Лошадь ступила в лужу, и раздался тихий плеск. Маленькая серенькая лошадка, косматая и лохматая, в шлее и седелке, привязанная к борту телеги, насторожилась и тихо заржала, словно предупреждая своих.

– Qui vive? – раздался несмелый оклик.

– Mais soyez tranquilles. Si vous ne voyez pas – Beutenant d’Abbrez…[46]

Снова наступила полная тишина. Только Какурин волнуется.
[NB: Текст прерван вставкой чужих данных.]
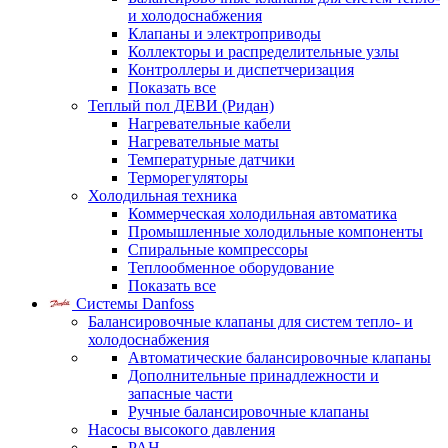
и холодоснабжения
Клапаны и электроприводы
Коллекторы и распределительные узлы
Контроллеры и диспетчеризация
Показать все
Теплый пол ДЕВИ (Ридан)
Нагревательные кабели
Нагревательные маты
Температурные датчики
Терморегуляторы
Холодильная техника
Коммерческая холодильная автоматика
Промышленные холодильные компоненты
Спиральные компрессоры
Теплообменное оборудование
Показать все
Системы Danfoss
Балансировочные клапаны для систем тепло- и
холодоснабжения
Автоматические балансировочные клапаны
Дополнительные принадлежности и
запасные части
Ручные балансировочные клапаны
Насосы высокого давления
PAH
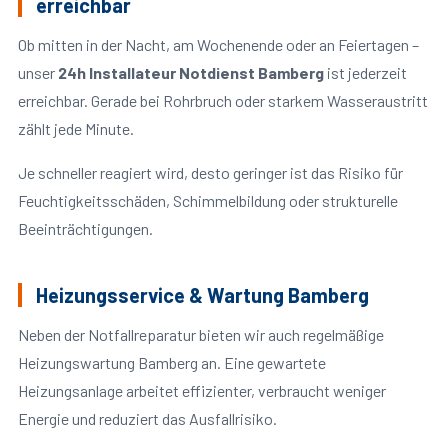
erreichbar
Ob mitten in der Nacht, am Wochenende oder an Feiertagen –
unser
24h Installateur Notdienst Bamberg
ist jederzeit
erreichbar. Gerade bei Rohrbruch oder starkem Wasseraustritt
zählt jede Minute.
Je schneller reagiert wird, desto geringer ist das Risiko für
Feuchtigkeitsschäden, Schimmelbildung oder strukturelle
Beeinträchtigungen.
Heizungsservice & Wartung Bamberg
Neben der Notfallreparatur bieten wir auch regelmäßige
Heizungswartung Bamberg an. Eine gewartete
Heizungsanlage arbeitet effizienter, verbraucht weniger
Energie und reduziert das Ausfallrisiko.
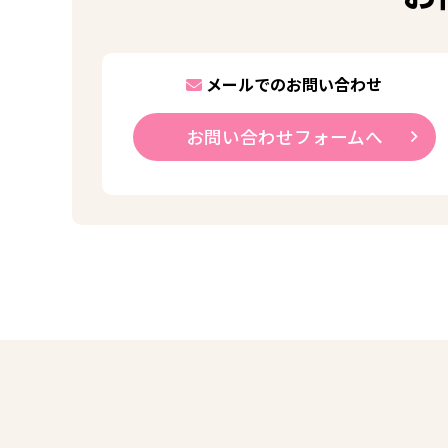
メールでのお問い合わせ
お問い合わせフォームへ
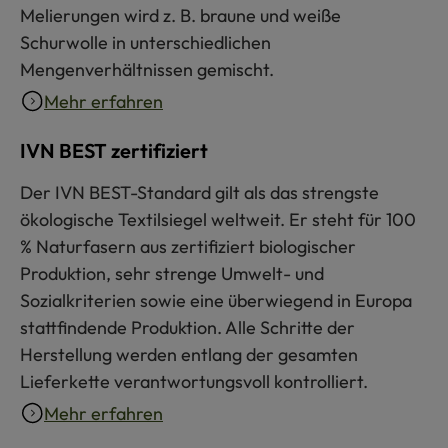
Melierungen wird z. B. braune und weiße
Schurwolle in unterschiedlichen
Mengenverhältnissen gemischt.
Mehr erfahren
IVN BEST zertifiziert
Der IVN BEST-Standard gilt als das strengste
ökologische Textilsiegel weltweit. Er steht für 100
% Naturfasern aus zertifiziert biologischer
Produktion, sehr strenge Umwelt- und
Sozialkriterien sowie eine überwiegend in Europa
stattfindende Produktion. Alle Schritte der
Herstellung werden entlang der gesamten
Lieferkette verantwortungsvoll kontrolliert.
Mehr erfahren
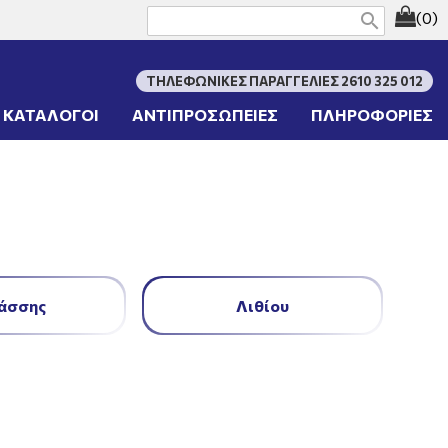
(0)
search
ΤΗΛΕΦΩΝΙΚΕΣ ΠΑΡΑΓΓΕΛΙΕΣ 2610 325 012
ΚΑΤΑΛΟΓΟΙ
ΑΝΤΙΠΡΟΣΩΠΕΙΕΣ
ΠΛΗΡΟΦΟΡΙΕΣ
άσσης
Λιθίου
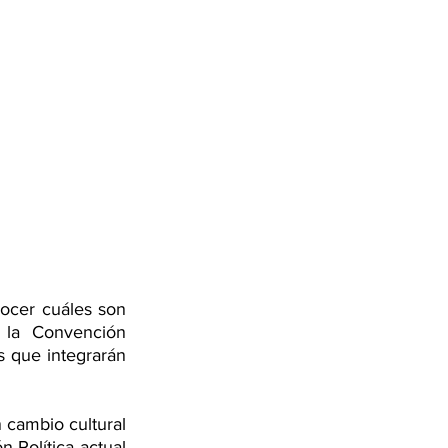
ocer cuáles son 
 la Convención 
s que integrarán 
cambio cultural 
 Política actual 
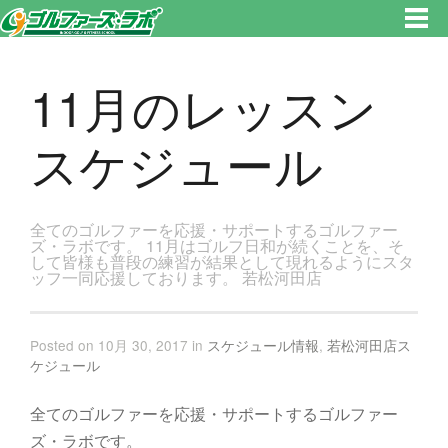
東京都新宿区・文京区ゴルフレッスンのゴルファーズ・ラボ » 11月のレッスンスケジュールのページです。新宿区、若松河田
で気軽にゴルフレッスン！
11月のレッスン
スケジュール
全てのゴルファーを応援・サポートするゴルファー
ズ・ラボです。 11月はゴルフ日和が続くことを、そ
して皆様も普段の練習が結果として現れるようにスタ
ッフ一同応援しております。 若松河田店
Posted on 10月 30, 2017 in
スケジュール情報
,
若松河田店ス
ケジュール
全てのゴルファーを応援・サポートするゴルファー
ズ・ラボです。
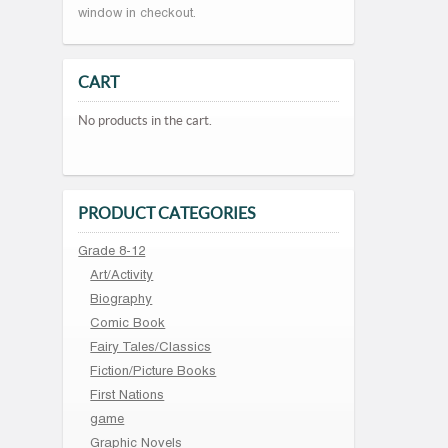
window in checkout.
CART
No products in the cart.
PRODUCT CATEGORIES
Grade 8-12
Art/Activity
Biography
Comic Book
Fairy Tales/Classics
Fiction/Picture Books
First Nations
game
Graphic Novels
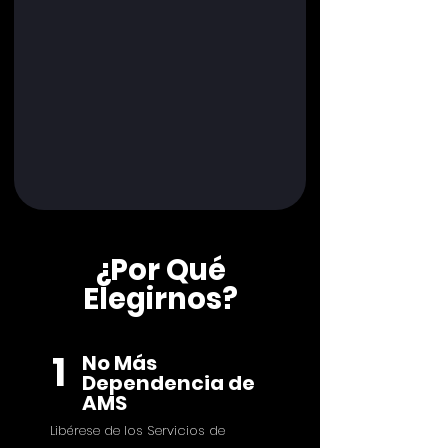
¿Por Qué
Elegirnos?
1
No Más
Dependencia de
AMS
Libérese de los Servicios de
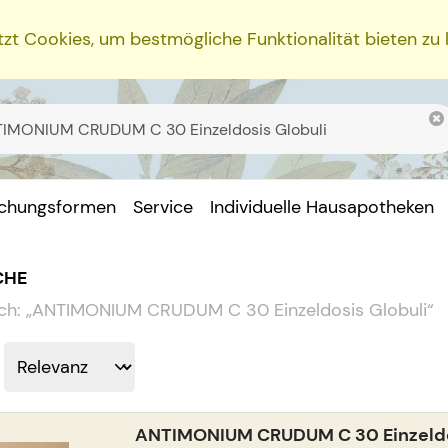
zt Cookies, um bestmögliche Funktionalität bieten zu
ichungsformen
Service
Individuelle Hausapotheken
CHE
ch:
„
ANTIMONIUM CRUDUM C 30 Einzeldosis Globuli
“
ANTIMONIUM CRUDUM C 30 Einzeldo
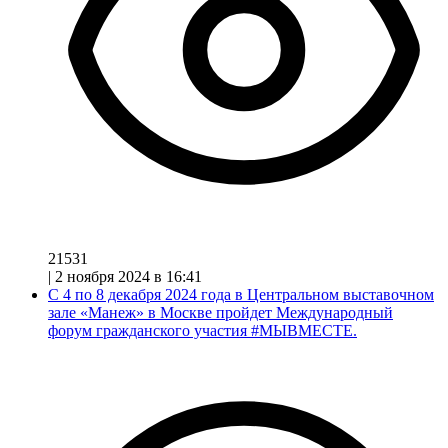
21531
|
2 ноября 2024 в 16:41
С 4 по 8 декабря 2024 года в Центральном выставочном
зале «Манеж» в Москве пройдет Международный
форум гражданского участия #МЫВМЕСТЕ.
«Ну, служи таким сумасшедшим господам, – думает он. – Ведь сидят же другие дома! Одного его понесла нелегкая путаться в неприятельских кошах!» – «Так не ездил бы, – говорит внутри его чей-то голос». – «Эка, сказал тоже, не ездил бы!.. Так я его, Пидру Микулича, и покину одного, ну, сохрани Бог, случится что! Кто тогда вызволять-то станет! Нет, стали служить вместе, так уж и будем А каторга – служба! Хуже собачьей. Мокни, да дрогни, да трясись так всю ночь. Вчера не спали, сегодня не спим, да и завтра не будем спать – это верно. Да вот без отца-то, без матери, без никого – сейчас и храбрости больше, жизни, значит, не жаль!»

Все видел, все высмотрел Коньков и, довольный, возвращался назад, к бивуаку за рекой Калочей. Будет чем утешить старика, будет чем порадовать.

– А его бедного обидел черт одноглазый. – Нелестное прозвище относилось к Кутузову. – Мы ли не страдали, мы ли не терпели, полагая за них свою душу, – нет, все мало! Хотели, видно, и победы нести на наших плечах, а самим награды получать. Бедный атаман пять дней лихорадкой промучился, и теперь только и жив, что горчичной настойкой.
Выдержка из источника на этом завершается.